Top of EXCERPTED PASSAGE

Never resist the urge to move. Be your animal self, the one that is called to play by moving. 

31 Days of Movement: super quick, in, out, and done

So, first, I lied yesterday. I didn’t mean to. 

I said I was heading to the gym, but right after I posted, I checked the hours at the gym, which closed at 6pm. I’d already taken Lola for a walk, so I could have stopped there. I felt compelled, though, to do a bit more so I did some body weight training. 

Body weight training is just what it sounds like: we use pushing or pulling our bodies to add resistance or weight. Holding a plank or doing a push up are examples of this. There are a ton of ways to do a push up (with one foot up, for instance, or with hands very close together or wider apart). 

One of the best exercises ever known to humankind is the push up. Holding the plank position, too, is excellent for increasing strength through the whole body. If you do just one exercise, push up.  The squat ranks up there pretty highly, too, so go ahead and squat your day away. In this New York Times article, both squats and burpees are nominated as the single best exercise we might do. 

Squat as you brush your teeth. Why not? Wash a dish, do a squat. Been sitting at your desk too long? Get up and get squat. In fact, put on fun music and do ten squats. Permission granted to sit back down and keep working. 

In this article, a guy did about 30 seconds of either burpees or mountain climbers as his way of refocusing his energy while at work. He tested his mental alertness after this short burst of exercising versus when he takes a caffeine break instead. His accuracy on an online cognitive task was twice as good after the exercise break than it was on 250 mg of caffeine. That's a huge pay off in energy for a very short period of intense exercise.

We make exercise this separate thing we do. There are 24 hours in a day, and we relegate exercise to special clothes in a special place doing special moves. 

This separation of movement into exercise we do at the gym and the other hours of the week is one reason why sitting is so hazardous to our health (see this Runner’s World article or this one from the New York Times). It’s not that we’re not exercising. It’s that our one hour of exercise is all we do all day long.

Bottom of EXCERPTED PASSAGE
Top of DATASET

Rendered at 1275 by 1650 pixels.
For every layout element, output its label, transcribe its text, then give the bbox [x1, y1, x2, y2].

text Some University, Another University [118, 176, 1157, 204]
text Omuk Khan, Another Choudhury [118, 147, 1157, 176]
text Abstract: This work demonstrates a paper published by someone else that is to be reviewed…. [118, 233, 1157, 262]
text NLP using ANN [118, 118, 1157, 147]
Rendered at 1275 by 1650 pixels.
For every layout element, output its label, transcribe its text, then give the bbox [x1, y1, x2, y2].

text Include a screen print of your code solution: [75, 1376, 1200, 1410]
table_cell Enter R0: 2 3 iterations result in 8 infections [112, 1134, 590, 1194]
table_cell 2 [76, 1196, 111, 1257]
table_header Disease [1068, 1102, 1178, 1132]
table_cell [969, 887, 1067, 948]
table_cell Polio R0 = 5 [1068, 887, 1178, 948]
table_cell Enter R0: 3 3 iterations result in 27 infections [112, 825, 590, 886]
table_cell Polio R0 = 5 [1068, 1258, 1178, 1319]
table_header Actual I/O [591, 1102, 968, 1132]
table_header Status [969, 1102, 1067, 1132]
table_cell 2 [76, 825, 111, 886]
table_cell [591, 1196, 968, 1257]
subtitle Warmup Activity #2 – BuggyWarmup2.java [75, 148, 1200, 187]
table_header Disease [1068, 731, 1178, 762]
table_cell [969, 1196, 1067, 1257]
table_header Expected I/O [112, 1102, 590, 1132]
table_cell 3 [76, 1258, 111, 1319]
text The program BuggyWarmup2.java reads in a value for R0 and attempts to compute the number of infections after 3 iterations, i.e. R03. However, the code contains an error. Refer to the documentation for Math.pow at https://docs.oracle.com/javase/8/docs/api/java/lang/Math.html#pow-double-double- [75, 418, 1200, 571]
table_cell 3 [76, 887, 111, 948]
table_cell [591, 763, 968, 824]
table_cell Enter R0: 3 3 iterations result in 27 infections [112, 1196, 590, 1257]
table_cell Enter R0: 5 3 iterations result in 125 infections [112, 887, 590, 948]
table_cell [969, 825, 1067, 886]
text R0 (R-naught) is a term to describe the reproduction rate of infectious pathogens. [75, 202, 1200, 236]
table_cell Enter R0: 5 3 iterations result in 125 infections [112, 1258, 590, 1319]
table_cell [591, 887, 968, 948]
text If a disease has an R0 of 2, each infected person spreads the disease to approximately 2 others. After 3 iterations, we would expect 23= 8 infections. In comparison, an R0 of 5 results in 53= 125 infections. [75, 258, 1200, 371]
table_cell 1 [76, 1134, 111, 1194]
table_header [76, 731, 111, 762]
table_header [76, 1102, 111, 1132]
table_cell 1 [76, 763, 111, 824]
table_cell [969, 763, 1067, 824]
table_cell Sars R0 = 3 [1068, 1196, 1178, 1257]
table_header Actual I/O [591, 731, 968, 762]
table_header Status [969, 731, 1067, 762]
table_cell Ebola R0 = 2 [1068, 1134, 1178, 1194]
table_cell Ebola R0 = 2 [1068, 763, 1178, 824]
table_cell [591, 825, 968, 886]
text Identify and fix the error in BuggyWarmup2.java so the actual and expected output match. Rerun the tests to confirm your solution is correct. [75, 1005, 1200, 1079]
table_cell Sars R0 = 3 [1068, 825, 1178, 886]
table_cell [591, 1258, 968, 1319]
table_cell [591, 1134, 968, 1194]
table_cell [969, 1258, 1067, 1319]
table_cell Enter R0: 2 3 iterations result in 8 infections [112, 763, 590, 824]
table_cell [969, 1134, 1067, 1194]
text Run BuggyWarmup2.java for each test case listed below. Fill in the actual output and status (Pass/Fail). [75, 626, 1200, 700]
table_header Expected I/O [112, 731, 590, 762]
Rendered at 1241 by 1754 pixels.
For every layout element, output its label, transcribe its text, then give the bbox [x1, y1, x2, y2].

Bottom of DATASET

[WHAT YOU WILL DO]
- a) Copy out a section of the movement post, beginning with the words "Never resist the" and ending after "or wider apart).".
- b) Answer these from the movement post:
(i) At what time did the gym close?
(ii) Which two exercises does the New York Times article name as the single best exercise?
(iii) How much caffeine did the guy compare his exercise break against?
- c) Translate this sentence from the movement post into Spanish: "Holding the plank position, too, is excellent for increasing strength through the whole body."

[ANSWERS TO THE EXERCISES]
- a)
Never resist the urge to move. Be your animal self, the one that is called to play by moving. 

31 Days of Movement: super quick, in, out, and done

So, first, I lied yesterday. I didn’t mean to. 

I said I was heading to the gym, but right after I posted, I checked the hours at the gym, which closed at 6pm. I’d already taken Lola for a walk, so I could have stopped there. I felt compelled, though, to do a bit more so I did some body weight training. 

Body weight training is just what it sounds like: we use pushing or pulling our bodies to add resistance or weight. Holding a plank or doing a push up are examples of this. There are a ton of ways to do a push up (with one foot up, for instance, or with hands very close together or wider apart).

- b)
(i) 6pm
(ii) Squats and burpees
(iii) 250 mg

- c) Mantener la posición de plancha también es excelente para aumentar la fuerza en todo el cuerpo.